# [Task brief]
Please copy the text of each of the records below line by line, character for character.

[Collected data]
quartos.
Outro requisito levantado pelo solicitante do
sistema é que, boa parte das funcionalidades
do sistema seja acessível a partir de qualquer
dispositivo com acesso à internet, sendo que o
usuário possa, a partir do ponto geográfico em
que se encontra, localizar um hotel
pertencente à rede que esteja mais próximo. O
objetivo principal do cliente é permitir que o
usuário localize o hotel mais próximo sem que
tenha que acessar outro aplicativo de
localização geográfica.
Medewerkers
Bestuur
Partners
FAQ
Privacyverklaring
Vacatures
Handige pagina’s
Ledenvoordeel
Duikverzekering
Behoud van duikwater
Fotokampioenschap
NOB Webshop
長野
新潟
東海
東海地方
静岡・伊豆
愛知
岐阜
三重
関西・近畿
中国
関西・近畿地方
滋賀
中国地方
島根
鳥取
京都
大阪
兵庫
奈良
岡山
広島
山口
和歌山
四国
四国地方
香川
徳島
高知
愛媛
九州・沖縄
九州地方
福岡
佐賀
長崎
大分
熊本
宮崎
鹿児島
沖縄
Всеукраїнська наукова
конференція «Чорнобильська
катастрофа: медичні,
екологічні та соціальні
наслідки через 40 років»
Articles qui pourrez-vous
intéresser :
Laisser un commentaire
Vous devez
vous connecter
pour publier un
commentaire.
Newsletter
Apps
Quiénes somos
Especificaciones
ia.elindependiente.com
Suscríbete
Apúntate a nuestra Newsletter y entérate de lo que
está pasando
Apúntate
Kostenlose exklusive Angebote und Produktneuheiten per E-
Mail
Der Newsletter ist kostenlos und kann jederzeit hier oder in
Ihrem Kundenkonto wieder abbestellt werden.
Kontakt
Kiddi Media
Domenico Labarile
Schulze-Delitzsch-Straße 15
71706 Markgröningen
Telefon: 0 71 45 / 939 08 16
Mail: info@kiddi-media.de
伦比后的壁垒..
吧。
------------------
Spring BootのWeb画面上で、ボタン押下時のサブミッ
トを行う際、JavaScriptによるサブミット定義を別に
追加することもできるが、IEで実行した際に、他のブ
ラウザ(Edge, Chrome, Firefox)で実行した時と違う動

# [Task solution]
quartos.
Outro requisito levantado pelo solicitante do
sistema é que, boa parte das funcionalidades
do sistema seja acessível a partir de qualquer
dispositivo com acesso à internet, sendo que o
usuário possa, a partir do ponto geográfico em
que se encontra, localizar um hotel
pertencente à rede que esteja mais próximo. O
objetivo principal do cliente é permitir que o
usuário localize o hotel mais próximo sem que
tenha que acessar outro aplicativo de
localização geográfica.
Medewerkers
Bestuur
Partners
FAQ
Privacyverklaring
Vacatures
Handige pagina’s
Ledenvoordeel
Duikverzekering
Behoud van duikwater
Fotokampioenschap
NOB Webshop
長野
新潟
東海
東海地方
静岡・伊豆
愛知
岐阜
三重
関西・近畿
中国
関西・近畿地方
滋賀
中国地方
島根
鳥取
京都
大阪
兵庫
奈良
岡山
広島
山口
和歌山
四国
四国地方
香川
徳島
高知
愛媛
九州・沖縄
九州地方
福岡
佐賀
長崎
大分
熊本
宮崎
鹿児島
沖縄
Всеукраїнська наукова
конференція «Чорнобильська
катастрофа: медичні,
екологічні та соціальні
наслідки через 40 років»
Articles qui pourrez-vous
intéresser :
Laisser un commentaire
Vous devez
vous connecter
pour publier un
commentaire.
Newsletter
Apps
Quiénes somos
Especificaciones
ia.elindependiente.com
Suscríbete
Apúntate a nuestra Newsletter y entérate de lo que
está pasando
Apúntate
Kostenlose exklusive Angebote und Produktneuheiten per E-
Mail
Der Newsletter ist kostenlos und kann jederzeit hier oder in
Ihrem Kundenkonto wieder abbestellt werden.
Kontakt
Kiddi Media
Domenico Labarile
Schulze-Delitzsch-Straße 15
71706 Markgröningen
Telefon: 0 71 45 / 939 08 16
Mail: info@kiddi-media.de
伦比后的壁垒..
吧。
------------------
Spring BootのWeb画面上で、ボタン押下時のサブミッ
トを行う際、JavaScriptによるサブミット定義を別に
追加することもできるが、IEで実行した際に、他のブ
ラウザ(Edge, Chrome, Firefox)で実行した時と違う動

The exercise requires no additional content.